A estimativa é de que a arrecadação diária seja de R$ 12,7 milhões/dia, montante 50,5% menor que a média de 2019 e pouco maior que o arrecadado em 2016, durante a crise do petróleo. A Prefeitura de Campos já sente os prejuízos causados pela covid-19. De acordo com Felipe Quintanilha, o Município teve queda na arrecadação de Imposto Sobre Serviço de Qualquer Natureza (ISSQN) e de Imposto sobre Propriedade Predial e Territorial Urbana (IPTU).
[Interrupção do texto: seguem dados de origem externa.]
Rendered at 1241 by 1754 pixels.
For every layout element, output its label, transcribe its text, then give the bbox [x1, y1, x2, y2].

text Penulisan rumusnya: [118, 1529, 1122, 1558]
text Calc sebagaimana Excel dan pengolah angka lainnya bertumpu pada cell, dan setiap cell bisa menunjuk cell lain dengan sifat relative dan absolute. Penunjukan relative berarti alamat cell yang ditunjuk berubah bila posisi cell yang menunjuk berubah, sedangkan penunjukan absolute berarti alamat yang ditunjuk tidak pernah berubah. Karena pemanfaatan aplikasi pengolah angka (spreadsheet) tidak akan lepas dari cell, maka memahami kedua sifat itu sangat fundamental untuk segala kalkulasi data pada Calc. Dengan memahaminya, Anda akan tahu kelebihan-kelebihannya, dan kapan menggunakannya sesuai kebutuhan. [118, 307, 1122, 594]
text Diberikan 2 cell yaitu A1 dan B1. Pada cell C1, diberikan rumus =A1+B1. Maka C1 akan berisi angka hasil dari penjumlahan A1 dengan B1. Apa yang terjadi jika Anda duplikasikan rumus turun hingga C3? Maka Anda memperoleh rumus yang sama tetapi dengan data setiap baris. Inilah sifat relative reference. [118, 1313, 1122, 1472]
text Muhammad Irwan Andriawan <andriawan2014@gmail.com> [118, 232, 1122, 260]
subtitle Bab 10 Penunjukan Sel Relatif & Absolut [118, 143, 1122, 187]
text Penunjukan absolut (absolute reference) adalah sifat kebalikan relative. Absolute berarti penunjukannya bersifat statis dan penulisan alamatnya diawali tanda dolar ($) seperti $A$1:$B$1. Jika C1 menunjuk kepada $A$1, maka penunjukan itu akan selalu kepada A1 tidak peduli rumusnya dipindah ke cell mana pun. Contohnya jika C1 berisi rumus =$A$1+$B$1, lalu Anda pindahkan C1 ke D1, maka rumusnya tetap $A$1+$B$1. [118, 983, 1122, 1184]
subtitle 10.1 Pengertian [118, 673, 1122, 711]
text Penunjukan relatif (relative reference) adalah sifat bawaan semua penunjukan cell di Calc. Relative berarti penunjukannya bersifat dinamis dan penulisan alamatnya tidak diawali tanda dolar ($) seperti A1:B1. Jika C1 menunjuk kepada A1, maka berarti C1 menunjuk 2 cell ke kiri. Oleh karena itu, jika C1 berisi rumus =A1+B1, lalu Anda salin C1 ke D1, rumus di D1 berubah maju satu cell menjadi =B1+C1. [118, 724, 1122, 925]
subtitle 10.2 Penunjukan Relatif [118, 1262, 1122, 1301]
“A Secretaria de Fazenda observou, até o momento, uma queda de 20% na arrecadação do ISSQN no mês de abril, se comparado ao mês de março. Já no IPTU, foi observada uma queda de cerca de 40% na receita no mês de abril, se comparado a março. Essas porcentagens podem sofrer variação uma vez que o mês ainda não foi encerrado”, revela o secretário de Desenvolvimento Econômico. Será crucial o aporte de recursos federais nos Municípios, de maneira a compensar as perdas. É no Município que o cidadão usa saúde, segurança, transporte, educação e assistência social”, avalia.

Economista Ranulfo Vidigal (Foto: Silvana Rust)

O economista Ranulfo Vidigal lembra que o orçamento de Campos para 2020 foi autorizado pela Câmara Municipal em R$1,8 bilhão. “Considerando a perda de indenização do petróleo, perda de ICMS e perda de recursos fiscais federais, o valor deve chegar a R$ 1,5 bilhão já comprometidos com folha de servidores e contratos. Sobram R$ 250 milhões para pagar coleta de lixo, comprar remédios, tapar buraco de rua, trocar lâmpadas. Há uma grande restrição. O decreto de calamidade pública é pertinente porque o governo não deve cumprir a Lei de Responsabilidade Fiscal. O orçamento ficou muito aquém do necessário”, afirma.

José Luis Vianna Cruz defende o avanço no federalismo fiscal. Se não houver reformas, nosso caso ficará muito complicado. Nossa tragédia dos royalties e participações especiais será mais grave porque a gente cresceu para ser sustentado por uma renda bilionária que não tem mais. Temos uma base de custeio para um determinado nível de orçamento que não temos mais”, conclui.